Since its inception, Turret punch presses have come a long way over the decades. They progressed from the mechanical to the hydraulic to the electric servo drives introduced in the 1990s.

Servo-electric machines dominate much of today’s punch press market. But what if you’re processing carbon steel between 0.25 and 0.375 inches thick? You could call this thickness range a “thin plate.”

Servo-electric machines usually are rated up to only about 33 tons of punching force. When you’re punching 0.375 in, you move beyond the capacities of the electric servo punch press. It is here that the modern mechanical punch press fills a need.

Cutting Options

Cutting options abound in this thickness range. A CNC high-density plasma table with 130 amps of power generally can cut 0.25-in-thick steel at 150 in per minute (IPM), 0.375 in. at 110 IPM.

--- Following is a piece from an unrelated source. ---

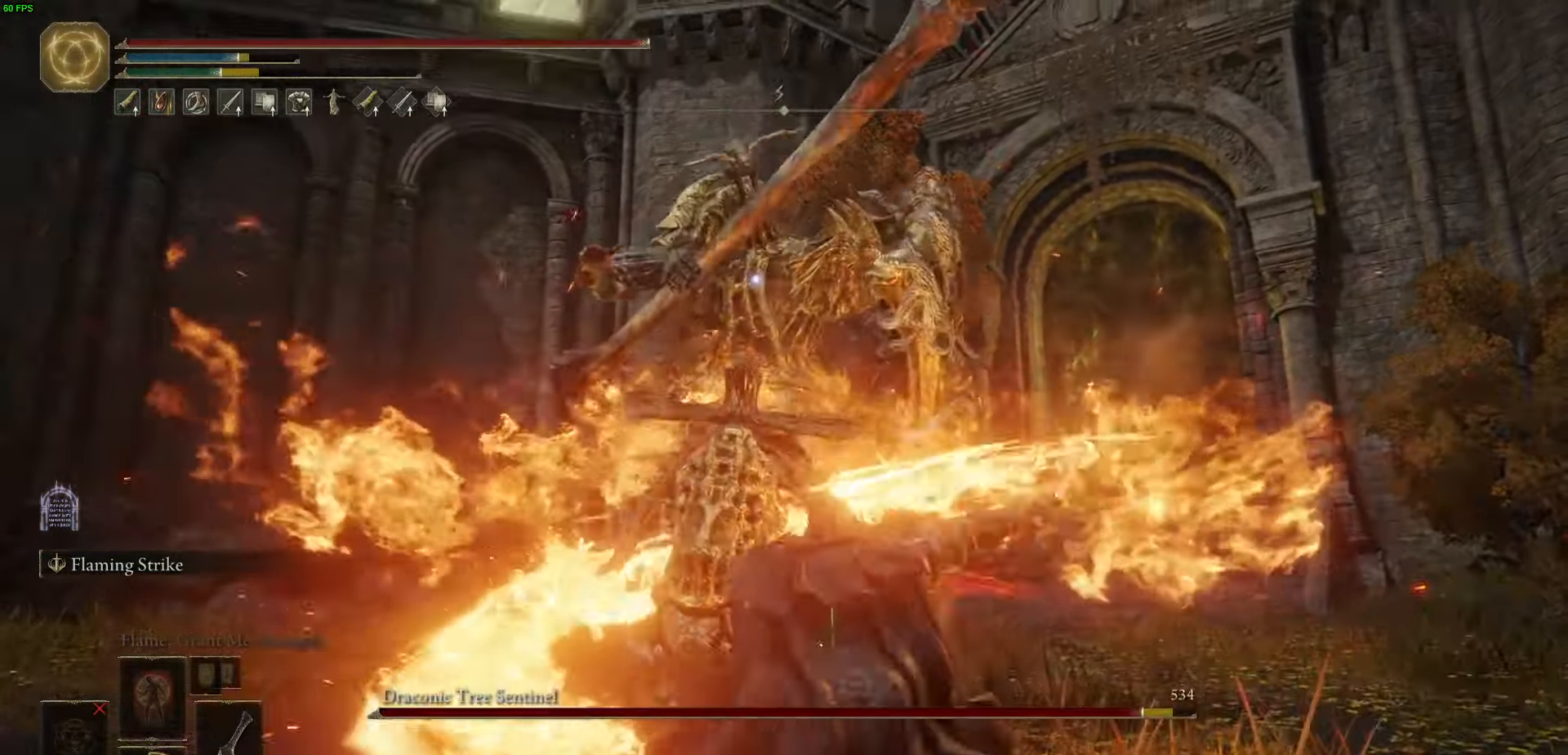
{"buttons": ["R2"], "left_stick": "up", "right_stick": "center", "events": [[450, "R2", "down"]]}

A laser, be it fibre or CO2, is another option, particularly if you’re cutting a lot of parts with a lot of contours. Lasers have so many power options that it’s difficult to quote a specific speed in a specific material. Regardless, if you process a lot of thin material, it may well be that, for your applications at least, nothing can beat a fibre laser’s speed. But as you cut thicker stock, the speed advantage isn’t quite as obvious.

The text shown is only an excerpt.